番外編 蠢くものたち③
「いやはや、皇帝が生きていたとはね。何があったんだい?」
「さあ、儂は知らぬ。ヘルミアの気紛れじゃろう」
「今後も協力していきたいのなら情報は提供してくれないと困るね。絶好のタイミングで皇帝を解放してくれたものだ。君が大精霊に口を利いてくれたんだろう?」
「ふん。なら尋ねるが、アルバートの件はそちらが手を回したのか?」
「無論だ。トゥレラ家を失うのは予定外だったけどね。皇帝が生きていたのなら却ってよかった」
「復讐に燃えた皇帝はラキシタ家やアルビッツィ家の一族を皆殺しにするじゃろうな」
「まあ、公爵夫人は生きてるんだけどね」
「なに?」
「ギィエロが保護したってさ。聞いてないかい?」
「知らんのう。
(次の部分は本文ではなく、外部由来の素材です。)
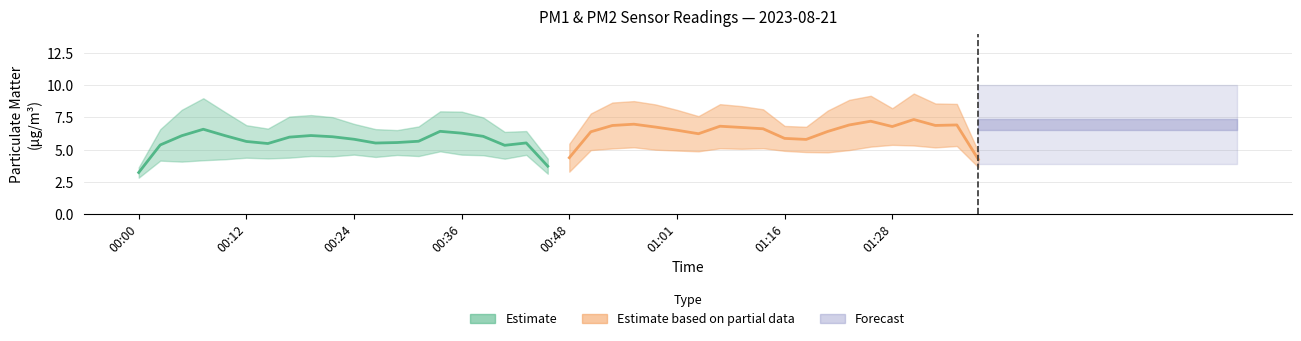

In P2, how many points are higher than both neighbors (excluding endpoints)?

6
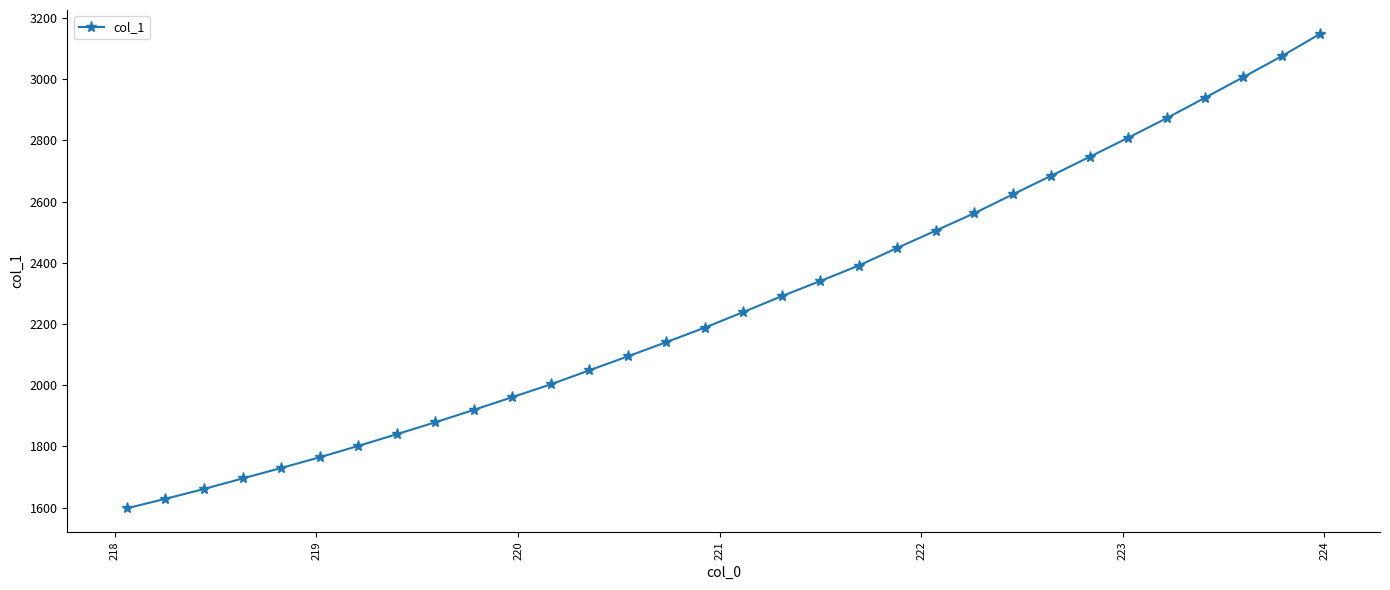

What is the value of the 9th point from the left?

1878.5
皇帝に教えてやらんのか?」
「僕の知った事じゃないよ。アルバートがクロウリー協会から聞いた話だとなんか彼らもラキシタ家の一族を滅ぼしたい理由があるらしい。それまで皇帝には秘密だってさ」
「ふうむ。あれかのう・・・」
「心当たりが?」
「コンスタンツィアを敵に回して連中がリグリアの怒りを買ったからじゃろ」
「厄介な魔女だね。出来れば君にはリグリアと渡りをつけてほしい。僕らには未知の力と知識を持っていて不確定要素が強すぎる」
「よかろ。それにしても短い天下じゃったな」
「ラキシタ家には退場して貰わないとね。この時代に全土統一に成功した専制君主の誕生だなんて冗談じゃない」
「これでまた各皇家が潰し合う時代に戻ると喜んでおるのかもしれんが経済はガドエレ家一強となるぞ」
「国外事業にシフトしているから出来れば手を組みたいところだね。ま、これで当分はのんびりできるよ。ああ、でも議長やコンスタンツィアさんは邪魔だな」
「議長が?西方人の貴様らとは話が合うのではないのか?」
「そしたら君の同胞は手に入れる土地が無くなるよ?」
「ふむ・・・、確かに邪魔じゃな。だがコンスタンツィアがなんだというのじゃ」
「バンスタインあたりと結婚されては困る。僕との結婚を受け入れてくれれば良かったのにねえ」
「あ奴はミハイルの所に嫁がされるそうじゃぞ。皇家と結びついてしまわなければ放置して構わんじゃろ」
「だが、将来離婚して次の皇妃になる可能性はある」
「・・・・・・」
「止めないんだ?友人なんだろ?」
紳士の問いかけには応えず、小さな蝙蝠が夜空に飛んで行った。